自分の思うことを、思うときに、誰かにしてあげられる、心地よさ。
金があるって、いいなあ。
幸せに息が漏れた。
「何だよ、寝てんのかと思ったら、」
ゾロの呟きに、目を開ける。
「うっせえな。幸せに浸ってんだよ」
ゾロが笑うように息を吐いた。時計は午前二時をすぎている。通りは車が時折すれ違うだけ。
「…お前さ」
「ん?」
欠伸を噛み殺しながら顔を向けた。
「最近かなりお盛んみたいだが」
「…その話か」
後ろめたくなるのが嫌だ。何もかも、ナミとゾロのお陰だと知っているから余計に。
「…好きな女を抱けっつったのはお前だろ」
サンジは信号を軽く睨んだ。
「ま、舞い上がりたくなる気持ちはわかるけどな」
「舞い上がってねえよ、別に」
少し、ムキになった。そんな響きを持った気がした。
「仕事もうまくいって、自由な金が増えりゃあ女も欲しくなんだよ。 わかってるから言ってんだ」
サンジは黙る。
「お前あからさまなんだよ。店の客でもいいけどよ、もうちょっと気をつけろよ」
「何が」
「女のにおいをプンプンさせてナミの周りをうろつくな」
「そんなことしてねえ!」
「わかるんだよ。してなくても。気配が」
「…俺に前みたいに腐ってろっていうのか?」
「そうじゃねえ。…ったくどう言ったら、」
「じゃあ、はっきり言わせてもらうけどな。俺はナミさん以外なんてどうでもいいんだよ。 てめえなんか欲しくもねえ。
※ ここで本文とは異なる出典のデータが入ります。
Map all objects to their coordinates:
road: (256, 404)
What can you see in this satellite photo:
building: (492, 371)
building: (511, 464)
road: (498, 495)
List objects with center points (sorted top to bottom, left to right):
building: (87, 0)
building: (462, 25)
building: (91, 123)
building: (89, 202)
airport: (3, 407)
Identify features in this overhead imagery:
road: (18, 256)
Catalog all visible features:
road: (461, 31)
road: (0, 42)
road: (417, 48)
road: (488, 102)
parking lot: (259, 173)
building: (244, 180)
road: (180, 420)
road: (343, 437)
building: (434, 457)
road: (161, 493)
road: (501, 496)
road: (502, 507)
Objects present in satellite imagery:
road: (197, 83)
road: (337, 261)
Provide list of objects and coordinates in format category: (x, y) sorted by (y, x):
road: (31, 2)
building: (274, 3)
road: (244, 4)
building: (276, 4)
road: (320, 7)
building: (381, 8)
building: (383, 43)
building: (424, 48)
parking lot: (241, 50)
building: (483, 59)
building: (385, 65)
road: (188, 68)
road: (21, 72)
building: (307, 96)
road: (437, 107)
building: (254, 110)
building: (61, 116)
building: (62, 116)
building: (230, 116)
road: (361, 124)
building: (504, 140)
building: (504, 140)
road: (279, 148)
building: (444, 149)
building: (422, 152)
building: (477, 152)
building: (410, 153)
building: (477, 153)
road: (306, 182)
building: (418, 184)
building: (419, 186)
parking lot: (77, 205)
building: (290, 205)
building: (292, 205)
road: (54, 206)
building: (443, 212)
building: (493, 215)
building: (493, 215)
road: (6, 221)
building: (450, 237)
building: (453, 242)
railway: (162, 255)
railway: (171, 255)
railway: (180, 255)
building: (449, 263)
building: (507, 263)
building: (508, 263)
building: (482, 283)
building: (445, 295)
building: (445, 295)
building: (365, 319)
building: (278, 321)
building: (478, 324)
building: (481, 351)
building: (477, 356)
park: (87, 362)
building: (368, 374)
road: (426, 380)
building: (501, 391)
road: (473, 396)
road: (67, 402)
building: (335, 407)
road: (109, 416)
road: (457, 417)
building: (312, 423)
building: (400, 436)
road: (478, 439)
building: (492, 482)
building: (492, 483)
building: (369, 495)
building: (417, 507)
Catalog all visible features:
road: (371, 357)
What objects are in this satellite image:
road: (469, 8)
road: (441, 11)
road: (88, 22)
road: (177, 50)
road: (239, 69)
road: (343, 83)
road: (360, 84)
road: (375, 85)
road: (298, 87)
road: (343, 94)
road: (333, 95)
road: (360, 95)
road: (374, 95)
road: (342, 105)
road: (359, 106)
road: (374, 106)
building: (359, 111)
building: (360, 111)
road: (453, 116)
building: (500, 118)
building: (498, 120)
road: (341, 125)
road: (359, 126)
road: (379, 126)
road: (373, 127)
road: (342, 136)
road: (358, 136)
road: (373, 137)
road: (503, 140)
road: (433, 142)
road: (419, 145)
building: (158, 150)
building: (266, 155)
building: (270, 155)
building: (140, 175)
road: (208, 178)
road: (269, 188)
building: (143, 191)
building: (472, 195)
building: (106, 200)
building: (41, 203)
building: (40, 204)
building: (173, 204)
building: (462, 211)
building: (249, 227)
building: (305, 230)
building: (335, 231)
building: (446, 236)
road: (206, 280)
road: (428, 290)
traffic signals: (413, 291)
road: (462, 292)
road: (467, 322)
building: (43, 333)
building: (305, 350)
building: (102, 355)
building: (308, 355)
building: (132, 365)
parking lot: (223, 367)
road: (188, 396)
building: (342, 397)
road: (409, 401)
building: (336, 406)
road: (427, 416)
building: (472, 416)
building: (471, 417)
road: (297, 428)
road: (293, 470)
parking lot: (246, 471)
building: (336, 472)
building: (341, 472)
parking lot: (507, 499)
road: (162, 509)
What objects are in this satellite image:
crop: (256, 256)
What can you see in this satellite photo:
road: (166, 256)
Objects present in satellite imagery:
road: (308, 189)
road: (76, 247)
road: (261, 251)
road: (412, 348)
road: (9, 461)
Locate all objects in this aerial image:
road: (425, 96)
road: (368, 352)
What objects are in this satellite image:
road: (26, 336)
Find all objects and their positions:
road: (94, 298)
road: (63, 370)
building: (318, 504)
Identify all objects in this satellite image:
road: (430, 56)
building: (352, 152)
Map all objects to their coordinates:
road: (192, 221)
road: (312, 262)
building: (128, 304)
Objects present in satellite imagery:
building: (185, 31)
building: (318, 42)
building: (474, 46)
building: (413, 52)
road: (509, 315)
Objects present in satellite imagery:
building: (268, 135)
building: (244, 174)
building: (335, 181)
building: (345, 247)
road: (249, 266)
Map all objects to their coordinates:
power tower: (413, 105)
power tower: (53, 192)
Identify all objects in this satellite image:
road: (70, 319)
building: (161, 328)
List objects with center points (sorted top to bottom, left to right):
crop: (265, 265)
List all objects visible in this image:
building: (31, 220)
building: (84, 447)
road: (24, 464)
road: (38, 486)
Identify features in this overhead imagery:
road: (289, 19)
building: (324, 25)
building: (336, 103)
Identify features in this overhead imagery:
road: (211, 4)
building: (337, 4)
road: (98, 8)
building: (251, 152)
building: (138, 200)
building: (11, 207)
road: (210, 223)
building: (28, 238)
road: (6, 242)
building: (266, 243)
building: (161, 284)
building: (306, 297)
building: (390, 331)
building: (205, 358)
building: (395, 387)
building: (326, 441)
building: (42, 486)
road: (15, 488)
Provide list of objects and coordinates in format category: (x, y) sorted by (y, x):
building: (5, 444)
だけどてめえに勃起するし、ナミさんの犬でしかねえんだよ。 だったら俺の性欲はどこで満たせばいいんだよ!」
一気に吐き出したら、今度はゾロが黙った。
「お陰さまで童貞卒業したら、何だかいい感じに自信もついて、力も抜けてよ、 おまけにカリスマコックだなんてちょっと名前も知れてきた。 万年もてないくんだった俺に、かわいい子が話しかけてくれるんだ。 本気になって貢いで、ひと月分スッカラカンでポイ捨てだ。 でも次の月には別の子が寄ってくる。どうしてだかわかるか? 俺は金の首輪をしたペットなんだ。 ペット以上のことなんて、誰も望まない。 たまにうまくベッドへ行けたからって、満たされるわけでもねえ。 彼女たちにとっちゃ、セックスなんてカンタンなものなんだから。 俺の金で気持ちよくなれれば、あとはどうでもいいんだから」
そこまで言った時、マンションの地下駐車場に着いた。
「お前が泣いてんのなんか、久しぶりに見た」
静かな声で言い、サンジに片手を伸ばした。目を隠してくる。
「泣いてねえよ、タコ」
手をどけようとした。
「俺たちと出会って、後悔してるか?」
「え」
唇が触れてきた。久しぶりの体温だと思った。 体が冷えるまでそうしていた。やがてゾロが離れる。
「…全然嬉しくねえんだよ。男の唇は柔らかくねえし」
「…軽々しくして損した」
ゾロが自嘲気味に言った。



「何だよ」
シャワーを浴びて一服し、まさにベッドに横たわろうとした時、ゲストルームにゾロが入ってきた。 ゾロとはしばらくやってない。ナミと遊ぶことも。
「愛のないセックスがカワイソウだからよ。どうせ一割にも満たない打率なんだろうが」
ゾロはにやにや笑っている。
「チ」
自己嫌悪で舌を打つ。激昂したからって、何もかも言うことないじゃねえか、俺のバカ。 髪を拭いていたタオルを投げ捨てる。
「倍、腹が立つんだよ。てめえに言われると」
トランクス一枚のサンジを観察している。およそ興味ないという顔で。
「お前寂しがりだもんな。おまけにこことかこことか弱いよな」
べたべたと大きな手が首筋だの、太ももの内側だのを撫でてくる。
「触るな! 寄るな! 今日はもう寝るんだ俺は!」
ベッドに上がって、手ではねつけた。
「むなしくなる相手なんかと寝るな。女なら誰でもいいって態度だから、 そんな女が寄ってくるんだろ」
「俺のせいかよ」
「お前のせいだ」
ゾロがベッドに上がってきた。
「!」
中心を掴まれる。声が漏れた。
「…っ」
「何だよ、急に大人しくなりやがって」
堪えるように俯き、目をつぶったままでいた。
「口でしてやろうか?」
ゾロが言う。
「マジで?」
思わず聞き返すと笑われた。下着が脱がされても、抵抗しなかった。ゾロがシャツを脱ぐ。
「相変わらず凶悪な体だな。怖えんだけど」
ゾロは何も言わず押し倒し、愛撫してくる。
「…俺、途中で寝そう」
天井に向かって呟く。少し躊躇してゾロを抱きしめた。ゾロの体は熱かった。